戦争をさせない杉並1000人委員会主催講演会報告「もう始まっている多民族・多文化共生社会~ウソやデマのヘイトにはファクトチェックを~」(戦争をさせない杉並1000人委員会より)

 戦争をさせない杉並1000人委員会は12月14日、総会を開催するとともに、7月の参議院選挙以降、日本において偏狭な「外国人排斥」「排外主義」が跋扈している問題について、移住連共同代表理事の鳥井一平さんをお招きして、講演していただきました。
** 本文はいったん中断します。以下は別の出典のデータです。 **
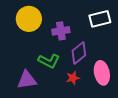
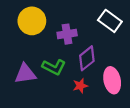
white rectangle: (100, 19) -> (110, 21), turned 50
purple triangle: (27, 80) -> (25, 74), moved

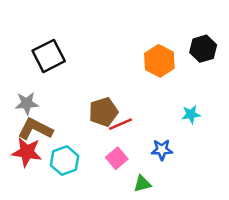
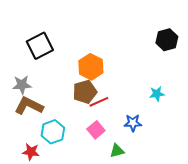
orange hexagon: (159, 61) -> (91, 67), moved
red star: (27, 152) -> (31, 152), moved, size x0.7

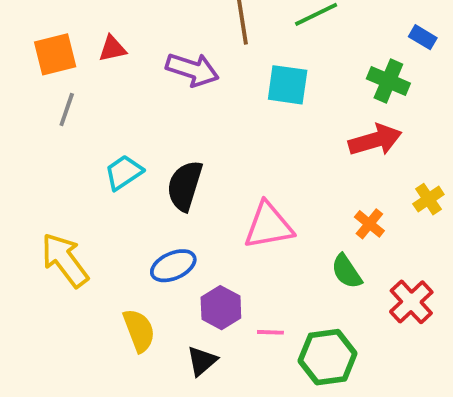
 鳥井さんは「この間ヘイトスピーチ・ゼノフォビア(外国人嫌悪)が選挙の名を借りて公然と跋扈しているが、地域、産業では人手不足により外国籍労働者が求められ、外国人観光客も増えている実態がある。まず『外国人とは何か』を再確認しなければならない」としたうえで、日本における移住労働者の変遷を解説し「外国人労働者は『雇用調整弁』として扱われ、家族と暮らす居住者としての人権を保障されずにきた」と指摘しました。
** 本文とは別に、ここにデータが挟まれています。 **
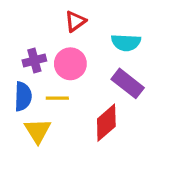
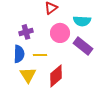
pink circle: (70, 64) -> (60, 33), moved
red diamond: (106, 123) -> (56, 76), moved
 続けて「地域社会における『国際化』とは、地球を意識させる日常の交流の積み重ねにある。教育、医療、社会福祉、社会参加など外国籍労働者とその家族の生活と権利を保障する。管理・監視の対象ではなく、共に生きる働く仲間、地域の隣人、社会の担い手として認めること。人間社会はもともと移民の存在なくしては成り立たない。移住者との共生は、民主主義の深化を示す。つまり、移民、難民は民主主義を体現する存在。私たちは、誰ひとり取り残されることのない社会づくりを目指さなくてはならない。誰かをスケープゴートにするような輩とは『志が違う』のだ」と述べられました。